I've used Hypertech's programmer, which is very similar to the module you posted a link to, and was very happy with it on a Duramax diesel. I have also used the Edge Juice on a Cummins, and overall I prefer the Edge for the data display and on-the-fly profile changes.

I haven't used any of them on gasoline engines, but these will put a HUGE smile on your face with diesels, especially the pre-2007 variety without DPF systems.


----------



## El Matador (Dec 21, 2007)

What kind of truck do you have? There are a lot of forums out there that deal with specific truck types and most will have a lot of information about each brand of programmer. Even if you have a gas engine they do help quite a bit.


----------



## sagebrush (Sep 8, 2007)

A little word of advise for some of your thinking about installing a enhancing devise to the vehicle, If you still have a warranty I would wait till it has expired, if the dealer suspects that a programmer has been installed on the vehicle they can/or will void the warranty and then you will be stuck with the repair bill.


----------



## threshershark (Sep 7, 2007)

sagebrush said:


> ... if the dealer suspects that a programmer has been installed on the vehicle they can/or will void the warranty and then you will be stuck with the repair bill.

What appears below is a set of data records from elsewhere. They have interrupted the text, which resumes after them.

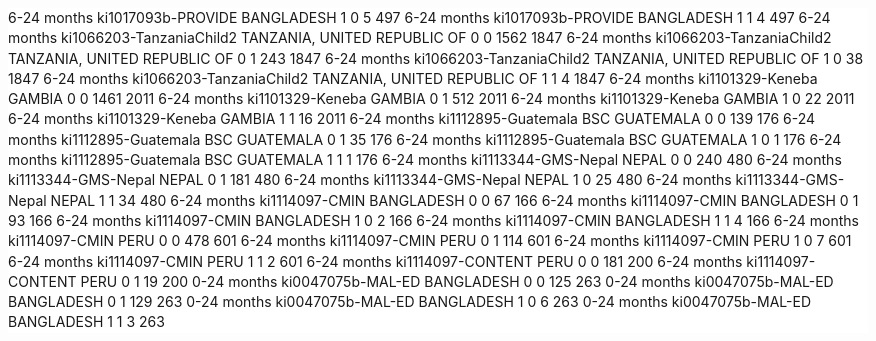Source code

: 6-24 months   ki1017093b-PROVIDE         BANGLADESH                     1                       0        5    497
6-24 months   ki1017093b-PROVIDE         BANGLADESH                     1                       1        4    497
6-24 months   ki1066203-TanzaniaChild2   TANZANIA, UNITED REPUBLIC OF   0                       0     1562   1847
6-24 months   ki1066203-TanzaniaChild2   TANZANIA, UNITED REPUBLIC OF   0                       1      243   1847
6-24 months   ki1066203-TanzaniaChild2   TANZANIA, UNITED REPUBLIC OF   1                       0       38   1847
6-24 months   ki1066203-TanzaniaChild2   TANZANIA, UNITED REPUBLIC OF   1                       1        4   1847
6-24 months   ki1101329-Keneba           GAMBIA                         0                       0     1461   2011
6-24 months   ki1101329-Keneba           GAMBIA                         0                       1      512   2011
6-24 months   ki1101329-Keneba           GAMBIA                         1                       0       22   2011
6-24 months   ki1101329-Keneba           GAMBIA                         1                       1       16   2011
6-24 months   ki1112895-Guatemala BSC    GUATEMALA                      0                       0      139    176
6-24 months   ki1112895-Guatemala BSC    GUATEMALA                      0                       1       35    176
6-24 months   ki1112895-Guatemala BSC    GUATEMALA                      1                       0        1    176
6-24 months   ki1112895-Guatemala BSC    GUATEMALA                      1                       1        1    176
6-24 months   ki1113344-GMS-Nepal        NEPAL                          0                       0      240    480
6-24 months   ki1113344-GMS-Nepal        NEPAL                          0                       1      181    480
6-24 months   ki1113344-GMS-Nepal        NEPAL                          1                       0       25    480
6-24 months   ki1113344-GMS-Nepal        NEPAL                          1                       1       34    480
6-24 months   ki1114097-CMIN             BANGLADESH                     0                       0       67    166
6-24 months   ki1114097-CMIN             BANGLADESH                     0                       1       93    166
6-24 months   ki1114097-CMIN             BANGLADESH                     1                       0        2    166
6-24 months   ki1114097-CMIN             BANGLADESH                     1                       1        4    166
6-24 months   ki1114097-CMIN             PERU                           0                       0      478    601
6-24 months   ki1114097-CMIN             PERU                           0                       1      114    601
6-24 months   ki1114097-CMIN             PERU                           1                       0        7    601
6-24 months   ki1114097-CMIN             PERU                           1                       1        2    601
6-24 months   ki1114097-CONTENT          PERU                           0                       0      181    200
6-24 months   ki1114097-CONTENT          PERU                           0                       1       19    200
0-24 months   ki0047075b-MAL-ED          BANGLADESH                     0                       0      125    263
0-24 months   ki0047075b-MAL-ED          BANGLADESH                     0                       1      129    263
0-24 months   ki0047075b-MAL-ED          BANGLADESH                     1                       0        6    263
0-24 months   ki0047075b-MAL-ED          BANGLADESH                     1                       1        3    263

This seems to have a basis in fact, although it is illegal and prohibited by federal law. Those who know the law and their rights usually don't have problems. The Magnuson-Moss Warranty Act is a regulation that expressly prohibits the voiding of manufacturer's warranties based on the installation and use of after-market parts. This regulation says that if the after-market part expressly CAUSED the failure of an OEM component, only then can a warranty claim be denied, on a case-by-case basis. Blanket voiding of OEM warranties based on the use of a chip is illegal.

If anyone is dealing with a dealer's attempt to violate this regulation, the following link his very helpful about methods you can use to seek resolution:

http://www.sema.org/main/semaorghome.aspx?ID=50096

It is certainly true that the use of a chip, bigger tires, wheels of non-OEM size, lifts of all kinds, after-market exhaust, and almost any other modification you can think of can cause you warranty-related headaches. If a dealer gives you unjustified problems with this type of thing, first and foremost I would recommend never giving them any more service or vehicle purchase business. Beyond that, the consumer can create just as big a headache for the dealership via the Department of Consumer Protection, Better Business Bureau, and OEM manufacturer representatives.


----------